My 'favourite' configuration is number 108 - Flat, Complete Link clustering with a 0.6 similarity threshold and a title weight of x19, and no weight on the leading text. This gives only 6 false positives and has an excellent purity score - NMI is around 0.28, one of the higher values.
You may notice that none of the configurations use agglomerative clustering. This is because in the time it took for 16 tests using flat clustering, one full agglomerative test over the 415 articles wasn't even finished. In other words, it's incredibly slow - so slow that I certainly will not be using it in the final system, since a requirement is to update frequently. If this is how long it takes over 415 articles, what about 1200 (the local corpus) or 7000 (the corpus on the server).
Later on I will probably run a agglomerative tests for measurable proof but only if there's time.
In the meantime, I've run the clusterer over the 1200 locally-stored articles and will soon work on some pretty graphs and measures for them. Until then, adios!
Monitoring the Feeds
I've finally finished the RSS Parsing & HTML Parsing section of the project.
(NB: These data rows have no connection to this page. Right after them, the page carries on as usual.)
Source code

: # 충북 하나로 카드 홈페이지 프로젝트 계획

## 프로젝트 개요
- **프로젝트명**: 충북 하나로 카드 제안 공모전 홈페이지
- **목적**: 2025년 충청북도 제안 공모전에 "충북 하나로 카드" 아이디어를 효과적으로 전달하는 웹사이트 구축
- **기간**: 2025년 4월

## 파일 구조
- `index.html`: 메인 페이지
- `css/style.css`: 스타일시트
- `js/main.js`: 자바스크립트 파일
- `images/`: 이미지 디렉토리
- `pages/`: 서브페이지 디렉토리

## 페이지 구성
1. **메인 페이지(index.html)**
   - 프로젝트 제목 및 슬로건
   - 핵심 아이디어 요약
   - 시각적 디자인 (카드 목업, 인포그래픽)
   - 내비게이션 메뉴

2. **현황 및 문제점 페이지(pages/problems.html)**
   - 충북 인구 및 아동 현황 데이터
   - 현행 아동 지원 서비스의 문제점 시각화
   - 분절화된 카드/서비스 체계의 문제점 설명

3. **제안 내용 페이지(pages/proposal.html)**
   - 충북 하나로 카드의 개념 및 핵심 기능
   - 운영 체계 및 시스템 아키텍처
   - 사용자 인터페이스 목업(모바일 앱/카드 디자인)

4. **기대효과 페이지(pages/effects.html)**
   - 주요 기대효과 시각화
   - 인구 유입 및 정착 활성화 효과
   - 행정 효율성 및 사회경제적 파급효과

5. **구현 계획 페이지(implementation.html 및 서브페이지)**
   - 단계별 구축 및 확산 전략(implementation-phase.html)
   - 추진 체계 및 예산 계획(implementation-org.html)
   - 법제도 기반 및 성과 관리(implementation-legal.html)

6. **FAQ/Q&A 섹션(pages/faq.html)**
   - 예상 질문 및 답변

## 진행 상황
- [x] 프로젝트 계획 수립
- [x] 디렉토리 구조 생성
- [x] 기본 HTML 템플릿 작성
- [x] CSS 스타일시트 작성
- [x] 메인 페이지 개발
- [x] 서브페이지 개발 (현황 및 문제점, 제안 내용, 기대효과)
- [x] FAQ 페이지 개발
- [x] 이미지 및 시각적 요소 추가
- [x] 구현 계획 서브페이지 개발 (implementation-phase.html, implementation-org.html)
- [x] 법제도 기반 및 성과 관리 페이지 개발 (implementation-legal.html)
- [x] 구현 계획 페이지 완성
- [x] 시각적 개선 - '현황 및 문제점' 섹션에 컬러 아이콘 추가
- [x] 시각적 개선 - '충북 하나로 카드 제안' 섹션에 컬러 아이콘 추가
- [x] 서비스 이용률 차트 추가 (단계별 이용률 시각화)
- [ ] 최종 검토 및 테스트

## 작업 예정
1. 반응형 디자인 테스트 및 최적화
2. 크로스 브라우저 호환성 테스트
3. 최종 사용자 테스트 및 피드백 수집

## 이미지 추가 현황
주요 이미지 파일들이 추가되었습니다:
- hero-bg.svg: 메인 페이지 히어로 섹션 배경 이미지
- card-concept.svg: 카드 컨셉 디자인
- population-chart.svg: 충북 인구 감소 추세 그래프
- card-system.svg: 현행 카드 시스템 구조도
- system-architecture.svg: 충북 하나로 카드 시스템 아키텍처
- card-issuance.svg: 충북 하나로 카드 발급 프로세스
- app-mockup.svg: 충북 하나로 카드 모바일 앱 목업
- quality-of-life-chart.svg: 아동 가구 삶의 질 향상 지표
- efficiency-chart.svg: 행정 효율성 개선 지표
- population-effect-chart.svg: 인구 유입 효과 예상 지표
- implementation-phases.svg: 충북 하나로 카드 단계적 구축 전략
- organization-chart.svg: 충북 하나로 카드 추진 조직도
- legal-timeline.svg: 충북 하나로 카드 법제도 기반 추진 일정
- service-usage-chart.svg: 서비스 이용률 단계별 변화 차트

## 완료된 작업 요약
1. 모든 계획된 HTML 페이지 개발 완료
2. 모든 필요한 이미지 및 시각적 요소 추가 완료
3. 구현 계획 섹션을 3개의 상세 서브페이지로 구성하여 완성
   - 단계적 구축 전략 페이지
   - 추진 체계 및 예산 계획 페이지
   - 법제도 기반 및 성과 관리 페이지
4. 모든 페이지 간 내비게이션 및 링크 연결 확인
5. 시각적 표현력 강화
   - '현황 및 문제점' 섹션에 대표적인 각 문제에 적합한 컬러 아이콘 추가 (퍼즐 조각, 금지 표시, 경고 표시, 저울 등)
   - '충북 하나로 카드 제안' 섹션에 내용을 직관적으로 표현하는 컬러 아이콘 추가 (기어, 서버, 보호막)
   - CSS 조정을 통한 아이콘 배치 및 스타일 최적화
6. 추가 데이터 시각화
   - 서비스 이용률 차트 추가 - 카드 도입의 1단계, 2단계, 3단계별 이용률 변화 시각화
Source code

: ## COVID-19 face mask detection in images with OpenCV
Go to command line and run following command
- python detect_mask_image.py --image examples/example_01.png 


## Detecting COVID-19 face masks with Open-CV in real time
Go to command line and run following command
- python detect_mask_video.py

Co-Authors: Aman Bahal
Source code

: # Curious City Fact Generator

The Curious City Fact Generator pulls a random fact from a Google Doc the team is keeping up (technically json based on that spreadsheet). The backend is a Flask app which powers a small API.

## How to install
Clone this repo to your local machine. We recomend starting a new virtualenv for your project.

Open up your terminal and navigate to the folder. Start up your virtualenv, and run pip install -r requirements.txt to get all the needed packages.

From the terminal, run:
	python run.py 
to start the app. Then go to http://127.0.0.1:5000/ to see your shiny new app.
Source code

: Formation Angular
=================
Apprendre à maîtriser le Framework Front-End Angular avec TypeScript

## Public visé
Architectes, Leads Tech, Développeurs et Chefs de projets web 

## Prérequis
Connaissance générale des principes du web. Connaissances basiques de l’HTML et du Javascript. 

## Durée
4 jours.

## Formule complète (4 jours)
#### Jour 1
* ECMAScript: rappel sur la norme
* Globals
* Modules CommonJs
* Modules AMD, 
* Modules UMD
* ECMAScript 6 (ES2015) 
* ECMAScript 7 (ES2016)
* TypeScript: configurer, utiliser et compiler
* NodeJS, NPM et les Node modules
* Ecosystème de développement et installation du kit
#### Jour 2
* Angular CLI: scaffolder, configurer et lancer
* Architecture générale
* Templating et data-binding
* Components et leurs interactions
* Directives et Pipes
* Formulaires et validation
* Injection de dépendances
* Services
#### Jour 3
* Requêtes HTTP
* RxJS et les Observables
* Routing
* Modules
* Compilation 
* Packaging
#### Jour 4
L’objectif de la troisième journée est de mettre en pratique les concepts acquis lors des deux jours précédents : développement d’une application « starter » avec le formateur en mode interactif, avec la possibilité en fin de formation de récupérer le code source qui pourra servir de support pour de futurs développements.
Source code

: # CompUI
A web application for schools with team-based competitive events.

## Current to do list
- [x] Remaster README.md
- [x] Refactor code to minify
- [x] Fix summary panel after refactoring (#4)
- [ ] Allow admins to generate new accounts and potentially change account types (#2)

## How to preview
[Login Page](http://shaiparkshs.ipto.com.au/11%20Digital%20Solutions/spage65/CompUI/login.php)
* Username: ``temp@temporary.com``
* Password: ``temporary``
Since about 0:00 this morning (26/01/2010) the system has collected 180 unique articles from the Daily Mail, the Guardian, the Telegraph and the Express.
I'm going to self-cluster these articles as they come in and soon enough will begin developing the modular system which represents articles as (for the time being, just) vectors, and the methods needed to compare and cluster them. Then accuracy can be measured, settings tweaked and algorithms debugged until I find the best configuration.
After that, the mammoth task of just letting it run for ages begins, while in the meantime I a) begin a report about this crazy adventure and b) work on some rad visualisations for the data collected.
That's the plan at least. Wish me luck!